■ EXERCISE PROMPT
Search the lines of the records for the word "KiCad", and copy every line that has it.

═══ RECORDS TO USE

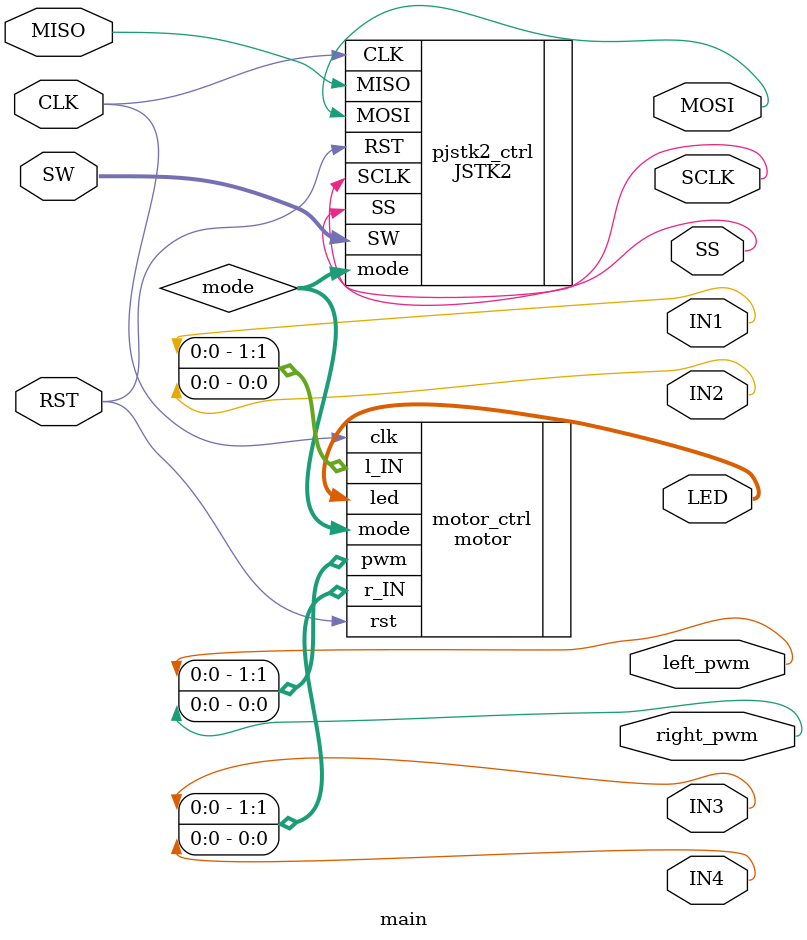
<source format=v>
module main(
    input CLK,					// 100Mhz onboard clock
	input RST,					// Button D
	input MISO,					// Master In Slave Out, Pin 3, Port JA
	input [2:0] SW,				// Switches 2, 1, and 0
	output SS,      			// Slave Select, Pin 1, Port JA
	output MOSI,				// Master Out Slave In, Pin 2, Port JA
	output SCLK,				// Serial Clock, Pin 4, Port JA
	output [3:0] LED,			// LEDs 2, 1, and 0
    output IN1,
    output IN2,
    output IN3, 
    output IN4,
    output left_pwm,
    output right_pwm
);

    wire [3:0] mode;
    JSTK2 pjstk2_ctrl(
        .CLK(CLK),
        .RST(RST),
        .MISO(MISO),
        .SW(SW),
        .SS(SS),
        .MOSI(MOSI),
        .SCLK(SCLK),
        .mode(mode)
    );

    motor motor_ctrl(
        .clk(CLK),
        .rst(RST),
        .pwm({left_pwm, right_pwm}),
        .l_IN({IN1, IN2}),
        .r_IN({IN3, IN4}),
        .mode(mode),
        .led(LED)
    );

endmodule
</source>
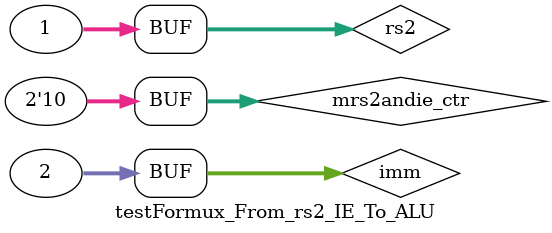
<source format=v>
`timescale 1ns / 1ps


module testFormux_From_rs2_IE_To_ALU;

    reg [1:0] mrs2andie_ctr;
    reg [31:0] rs2;
    reg [31:0] imm;
    wire [31:0] mrs2andie_out;

    mux_From_rs2_IE_To_ALU mux_From_rs2_IE_To_ALU0(
        .mrs2andie_ctr(mrs2andie_ctr),
        .rs2(rs2),
        .imm(imm),
        .mrs2andie_out(mrs2andie_out)
    );

    initial begin

        rs2=32'b0000_0000_0000_0000_0000_0000_0000_0001;
        imm=32'b0000_0000_0000_0000_0000_0000_0000_0010;
        mrs2andie_ctr=2'b00;

        #10
        mrs2andie_ctr=2'b01;
        #10
        mrs2andie_ctr=2'b10;
    end


endmodule

</source>
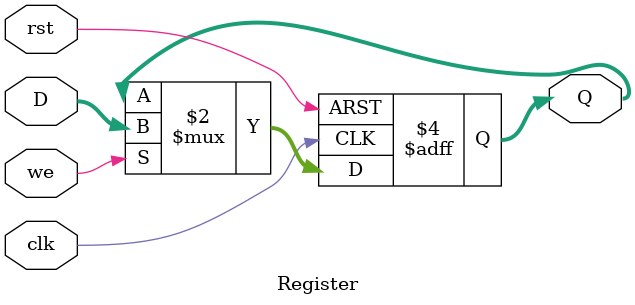
<source format=v>

module Register #(parameter width=8) (
    input      [width-1:0] D,
    input                  clk, rst, we,
    output reg [width-1:0] Q);
    
    always @(posedge clk, posedge rst) begin
        if (rst) Q <= 'b0;
        else if (we) Q <= D;
    end

endmodule

</source>
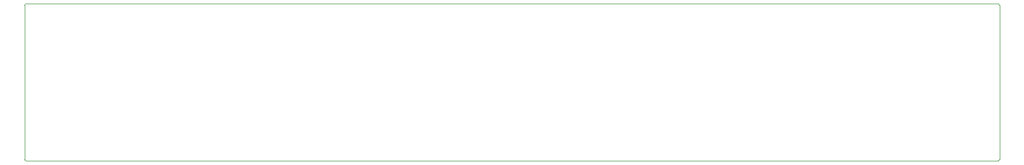
<source format=gbr>
%TF.GenerationSoftware,KiCad,Pcbnew,(5.1.6)-1*%
%TF.CreationDate,2020-08-25T11:31:31-04:00*%
%TF.ProjectId,PCBRuler,50434252-756c-4657-922e-6b696361645f,rev?*%
%TF.SameCoordinates,Original*%
%TF.FileFunction,Profile,NP*%
%FSLAX46Y46*%
G04 Gerber Fmt 4.6, Leading zero omitted, Abs format (unit mm)*
G04 Created by KiCad (PCBNEW (5.1.6)-1) date 2020-08-25 11:31:31*
%MOMM*%
%LPD*%
G01*
G04 APERTURE LIST*
%TA.AperFunction,Profile*%
%ADD10C,0.050000*%
%TD*%
G04 APERTURE END LIST*
D10*
X146250000Y-115000000D02*
G75*
G02*
X146500000Y-114750000I250000J0D01*
G01*
X302720000Y-114750000D02*
G75*
G02*
X302970000Y-115000000I0J-250000D01*
G01*
X302970000Y-139900000D02*
G75*
G02*
X302720000Y-140150000I-250000J0D01*
G01*
X146500000Y-140150000D02*
G75*
G02*
X146250000Y-139900000I0J250000D01*
G01*
X302970000Y-139900000D02*
X302970000Y-115000000D01*
X146250000Y-139900000D02*
X146252000Y-115000000D01*
X146500000Y-114751000D02*
X302720000Y-114750000D01*
X146500000Y-140151000D02*
X302720000Y-140150000D01*
M02*

</source>
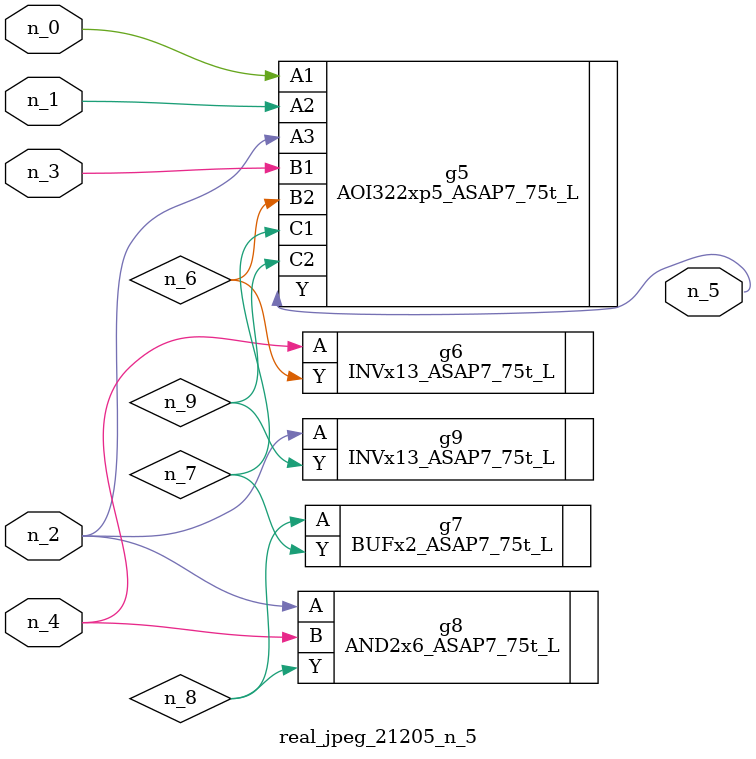
<source format=v>
module real_jpeg_21205_n_5 (n_4, n_0, n_1, n_2, n_3, n_5);

input n_4;
input n_0;
input n_1;
input n_2;
input n_3;

output n_5;

wire n_8;
wire n_6;
wire n_7;
wire n_9;

AOI322xp5_ASAP7_75t_L g5 ( 
.A1(n_0),
.A2(n_1),
.A3(n_2),
.B1(n_3),
.B2(n_6),
.C1(n_7),
.C2(n_9),
.Y(n_5)
);

AND2x6_ASAP7_75t_L g8 ( 
.A(n_2),
.B(n_4),
.Y(n_8)
);

INVx13_ASAP7_75t_L g9 ( 
.A(n_2),
.Y(n_9)
);

INVx13_ASAP7_75t_L g6 ( 
.A(n_4),
.Y(n_6)
);

BUFx2_ASAP7_75t_L g7 ( 
.A(n_8),
.Y(n_7)
);


endmodule
</source>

══════

■ EXERCISE OUTPUT
%TF.GenerationSoftware,KiCad,Pcbnew,(5.1.6)-1*%
G04 Created by KiCad (PCBNEW (5.1.6)-1) date 2020-08-25 11:31:31*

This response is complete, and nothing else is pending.